We've talked about viewing text using various Unix commands – but what exactly is text? That is, what is stored in files that the shell interprets as text?

Inside of files, text isn't characters at all – it is all numbers, because that's all computers know.

On standard Unix systems, each text character is stored as one byte – eight binary bits – in a format called ASCII (American Standard Code for Information Interchange). Eight bits can store 2^{^8} = 256 values, numbered 0 - 255.

In its original form values 0 - 127 were used for standard ASCII characters. Now values 128 - 255 comprise an Extended set. See https://www.asciitable.com/

However not all ASCII "characters" are printable -- in fact the "printable" characters start at ASCII 32 (space).

ASCII values 0 - 31 have special meanings. Many were designed for use in early modem protocols, such as EOT (end of transmission) and ACK (acknowledge), or for printers, such as VT (vertical tab) and FF (form feed).

The non-printable ASCII characters we care most about are:

Tab (decimal 9, hexadecimal 0x9, octal 0o011)
- backslash escape: \t
Linefeed/Newline (decimal 10, hexadecimal 0xA, octal 0o012)
- backslash escape: \n
Carriage Return (decimal 13, hexadecimal 0xD, octal 0o015)
- backslash escape: \r

Let's use the hexdump command (really an alias, see below) to look at the actual ASCII codes stored in a file:

head haiku.txt | hexdump

This will produce output something like this:

Each line here describes 16 characters, in three display areas:

The numeric offset of the 16-character line, in hexadecimal (base 16)
- 16 decimal is 0x10 hex
The numeric value (ASCII code) for each character, again in hexadecimal
- each 2-digit hex number represents one 8-bit byte/character
The translated text
- The display character associated with each ASCII code, or a period ( . ) for non-printable characters, written between a greater than ( > ) and less than ( < ) sign

Notice that spaces are ASCII 0x20 (decimal 32), and the newline characters appear as 0x0a (decimal 10).

Why hexadecimal? Programmers like hexadecimal (base 16) because it is easy to translate hex digits to binary, which is how everything is represented in computers. And it can sometimes be important to know which binary bits are 1s and which are 0s. See Decimal and Hexadecimal for more information.

To learn more about the hexdump alias...

The expression below defines a helpful hexdump alias for viewing file contents in hexadecimal (base 16).

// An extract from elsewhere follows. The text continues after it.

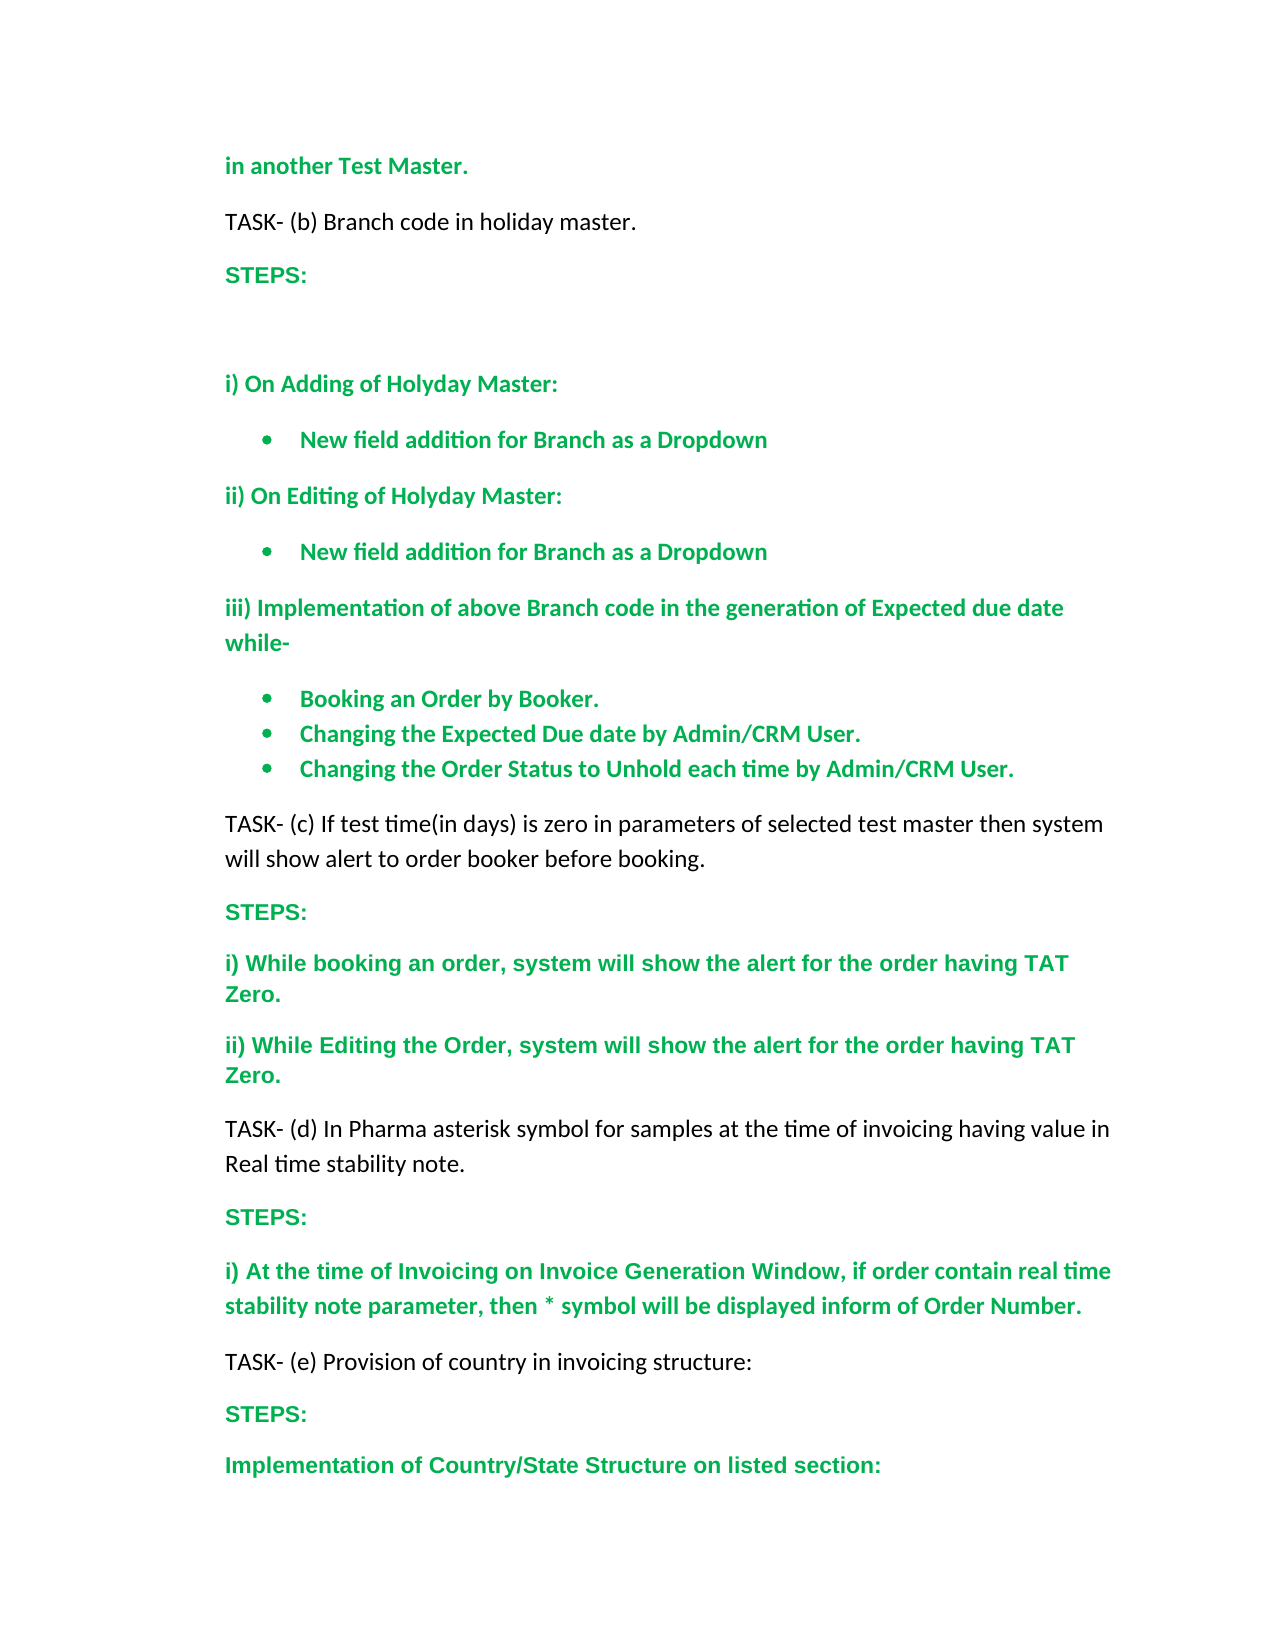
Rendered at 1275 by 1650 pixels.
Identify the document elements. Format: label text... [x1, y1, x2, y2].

An alias is just shorthand for calling another command, usually with a specific set of options you like.

Here, the hexdump alias calls the built-in od function with various arguments that we'd never remember.

alias hexdump='od -A x -t x1z -v'

We have defined the hexdump alias for you in your ~/.profile file, the dot file that is executed every time you login. But you can just enter that expression on the command line and the hexdump function will be defined in your current Terminal session.